James VI

The government of James VI is another strand of my research.

Alongside Steven J. Reid, I edited James VI and Noble power in Scotland, which contained essays from established and early career scholars, on a range of perspectives on noble power. Alongside my monograph, these essays revise the established assumption that this was a period of challenge to noble power. Although there was an increasing sophistication in the spheres of government and finance, James VI continued to rule through his nobles, very much like the previous Stewart monarchs, a system based on personal relationships over more institutional mechanisms of power. Although there is more research to be done, these findings have significantly moved debates on from old paradigm of an a centralising state curtailing noble power.

The Gowrie Conspiracy; engraving by Jan Luyken (1649-1712).Wikimedia Commons

One of the articles in this volume was by Jenny Wormald, which Steven and I helped her finish in her dying days. Off the back of that I was invited by Birlinn to create the definite work on Wormald’s research on James VI, to which I added postscripts on James’ sexuality, the culture of court, and the overall picture of James in the twenty first century. This book sets down the key intellectual debates on the first king of Great Britain and helps reinforce Jenny’s reimagining of James the first of England as a distinctly Scottish monarch.

  • 2020 with Michael Pearce, ‘King James VI’s English Subsidy and Danish Dowry Accounts 1588-96’, Miscellany of the Scottish History Society XVI, pp. 1-94.

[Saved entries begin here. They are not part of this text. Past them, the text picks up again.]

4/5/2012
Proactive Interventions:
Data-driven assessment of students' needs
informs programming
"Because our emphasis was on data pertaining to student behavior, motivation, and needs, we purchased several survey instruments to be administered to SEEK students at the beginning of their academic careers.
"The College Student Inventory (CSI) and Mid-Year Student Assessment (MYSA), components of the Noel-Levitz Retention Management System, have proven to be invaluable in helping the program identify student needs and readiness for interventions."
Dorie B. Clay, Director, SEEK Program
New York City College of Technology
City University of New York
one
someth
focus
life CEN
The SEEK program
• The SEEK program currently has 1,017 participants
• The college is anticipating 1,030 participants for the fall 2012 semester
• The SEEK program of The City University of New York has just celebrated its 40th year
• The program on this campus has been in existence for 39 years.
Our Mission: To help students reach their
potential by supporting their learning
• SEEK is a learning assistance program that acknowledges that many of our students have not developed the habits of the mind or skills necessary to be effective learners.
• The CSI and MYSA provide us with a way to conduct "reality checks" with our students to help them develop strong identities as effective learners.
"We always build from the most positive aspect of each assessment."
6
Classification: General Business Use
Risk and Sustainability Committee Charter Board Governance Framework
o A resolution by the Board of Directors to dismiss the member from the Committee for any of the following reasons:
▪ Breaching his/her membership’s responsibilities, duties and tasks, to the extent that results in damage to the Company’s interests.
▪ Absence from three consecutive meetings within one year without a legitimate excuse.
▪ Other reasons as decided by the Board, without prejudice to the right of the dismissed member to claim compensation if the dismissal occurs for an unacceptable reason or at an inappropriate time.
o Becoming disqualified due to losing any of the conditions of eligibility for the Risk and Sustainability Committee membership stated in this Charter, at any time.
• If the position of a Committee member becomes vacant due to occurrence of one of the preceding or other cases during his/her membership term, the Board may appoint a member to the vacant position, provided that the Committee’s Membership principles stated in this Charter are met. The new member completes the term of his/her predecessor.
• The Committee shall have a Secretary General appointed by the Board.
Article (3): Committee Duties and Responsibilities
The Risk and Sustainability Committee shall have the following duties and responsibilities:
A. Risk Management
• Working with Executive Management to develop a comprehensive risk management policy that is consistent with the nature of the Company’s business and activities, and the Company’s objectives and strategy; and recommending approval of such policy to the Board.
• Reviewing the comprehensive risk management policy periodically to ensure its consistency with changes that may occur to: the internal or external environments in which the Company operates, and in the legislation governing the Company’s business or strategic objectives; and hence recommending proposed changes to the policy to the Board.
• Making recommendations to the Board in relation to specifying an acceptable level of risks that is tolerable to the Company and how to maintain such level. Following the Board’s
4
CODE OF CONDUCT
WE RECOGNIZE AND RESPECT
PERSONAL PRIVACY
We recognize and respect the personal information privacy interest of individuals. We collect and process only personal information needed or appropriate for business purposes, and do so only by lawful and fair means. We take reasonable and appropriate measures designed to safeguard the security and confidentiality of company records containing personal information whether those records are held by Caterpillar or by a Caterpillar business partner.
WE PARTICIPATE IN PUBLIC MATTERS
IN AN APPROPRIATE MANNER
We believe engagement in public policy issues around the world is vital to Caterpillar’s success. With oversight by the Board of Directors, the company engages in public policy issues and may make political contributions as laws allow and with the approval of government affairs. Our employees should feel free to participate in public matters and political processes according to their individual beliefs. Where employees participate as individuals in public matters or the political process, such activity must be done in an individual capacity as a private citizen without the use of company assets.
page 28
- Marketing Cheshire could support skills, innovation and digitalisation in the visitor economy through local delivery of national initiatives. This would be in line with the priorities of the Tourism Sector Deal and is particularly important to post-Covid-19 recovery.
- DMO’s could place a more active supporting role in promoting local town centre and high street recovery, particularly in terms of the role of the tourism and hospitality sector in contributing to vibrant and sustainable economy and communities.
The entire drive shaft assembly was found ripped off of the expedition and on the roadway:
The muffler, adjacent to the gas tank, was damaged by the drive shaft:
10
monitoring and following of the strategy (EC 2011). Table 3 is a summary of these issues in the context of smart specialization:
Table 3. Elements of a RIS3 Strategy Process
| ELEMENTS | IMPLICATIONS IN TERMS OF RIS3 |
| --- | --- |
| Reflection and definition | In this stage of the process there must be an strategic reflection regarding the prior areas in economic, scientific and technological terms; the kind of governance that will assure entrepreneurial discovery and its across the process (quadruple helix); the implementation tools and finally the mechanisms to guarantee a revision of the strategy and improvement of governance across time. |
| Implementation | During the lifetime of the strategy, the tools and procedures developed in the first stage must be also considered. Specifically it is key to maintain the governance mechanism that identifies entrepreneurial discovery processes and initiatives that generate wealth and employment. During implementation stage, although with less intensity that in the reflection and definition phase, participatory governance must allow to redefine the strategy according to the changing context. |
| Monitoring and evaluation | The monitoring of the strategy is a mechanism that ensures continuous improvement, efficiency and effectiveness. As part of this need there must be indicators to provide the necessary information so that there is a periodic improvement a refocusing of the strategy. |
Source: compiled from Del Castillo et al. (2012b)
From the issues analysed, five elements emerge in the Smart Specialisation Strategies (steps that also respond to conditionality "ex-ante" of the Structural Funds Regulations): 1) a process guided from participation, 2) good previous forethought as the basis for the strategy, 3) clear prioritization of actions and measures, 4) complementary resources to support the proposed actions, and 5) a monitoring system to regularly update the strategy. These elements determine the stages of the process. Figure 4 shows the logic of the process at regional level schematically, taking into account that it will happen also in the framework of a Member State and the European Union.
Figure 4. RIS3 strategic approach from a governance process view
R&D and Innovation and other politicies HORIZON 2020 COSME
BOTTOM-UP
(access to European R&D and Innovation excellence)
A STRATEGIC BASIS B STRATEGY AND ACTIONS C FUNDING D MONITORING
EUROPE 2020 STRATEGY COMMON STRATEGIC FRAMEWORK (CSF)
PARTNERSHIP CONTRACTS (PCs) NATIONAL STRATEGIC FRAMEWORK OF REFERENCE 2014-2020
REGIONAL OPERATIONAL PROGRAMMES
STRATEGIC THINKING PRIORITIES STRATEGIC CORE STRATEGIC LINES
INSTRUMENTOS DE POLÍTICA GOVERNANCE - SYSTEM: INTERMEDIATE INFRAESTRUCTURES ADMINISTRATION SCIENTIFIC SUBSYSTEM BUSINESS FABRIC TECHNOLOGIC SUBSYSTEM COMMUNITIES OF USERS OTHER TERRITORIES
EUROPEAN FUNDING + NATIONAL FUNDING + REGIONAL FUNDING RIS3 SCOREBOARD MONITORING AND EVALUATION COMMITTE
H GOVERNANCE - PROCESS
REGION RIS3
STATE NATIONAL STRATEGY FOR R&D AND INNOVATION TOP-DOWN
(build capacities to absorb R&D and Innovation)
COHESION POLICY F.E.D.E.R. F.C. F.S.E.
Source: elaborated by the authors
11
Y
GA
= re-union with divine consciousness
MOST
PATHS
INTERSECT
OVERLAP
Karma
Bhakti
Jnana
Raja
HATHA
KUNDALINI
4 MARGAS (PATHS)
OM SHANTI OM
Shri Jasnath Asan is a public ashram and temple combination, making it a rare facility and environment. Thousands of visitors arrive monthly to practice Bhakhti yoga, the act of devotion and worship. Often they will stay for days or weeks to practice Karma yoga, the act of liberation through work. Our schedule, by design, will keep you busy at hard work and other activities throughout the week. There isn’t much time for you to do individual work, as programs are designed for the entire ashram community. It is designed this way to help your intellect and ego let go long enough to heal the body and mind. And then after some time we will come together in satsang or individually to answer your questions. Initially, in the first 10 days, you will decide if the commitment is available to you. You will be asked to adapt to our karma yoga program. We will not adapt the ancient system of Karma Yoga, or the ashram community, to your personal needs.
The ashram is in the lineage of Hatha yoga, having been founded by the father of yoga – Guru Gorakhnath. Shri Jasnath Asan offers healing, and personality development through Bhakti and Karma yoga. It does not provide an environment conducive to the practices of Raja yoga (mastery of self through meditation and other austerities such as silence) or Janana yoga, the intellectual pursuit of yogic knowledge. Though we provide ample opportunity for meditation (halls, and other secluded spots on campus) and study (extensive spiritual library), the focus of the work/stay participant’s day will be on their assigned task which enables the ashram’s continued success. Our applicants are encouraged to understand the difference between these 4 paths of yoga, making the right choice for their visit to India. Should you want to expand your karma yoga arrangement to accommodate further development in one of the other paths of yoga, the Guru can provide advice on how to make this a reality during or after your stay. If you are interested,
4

I’ve also look at some of the nuts-and-bolts mechanics of King James VI’s government. Specifically, with the historian Michael Pearce I’ve published on the royal expenditure relating to James VI’s voyage to Denmark in 1589, for which the Earl Marischal was ambassador. These accounts of James’ daring adventure to retrieve his bride, Anna of Denmark, are fascinating sources for the practicalities of fitting out of his ship and James’ generosity while abroad. The wider importance of these accounts, beyond the interesting nuggets of detail, is as a tool for getting to grips with James’ finances. James is usually considered to be financially illiterate and these accounts don’t dispel that – he spent money without hesitation, but these show what he was spending money on – necessary royal largess, a key means to express status, buy loyalty, and maintain power. They also show how he got away with such over spending – by burdening his loyal treasury staff until they broke and he replaced them.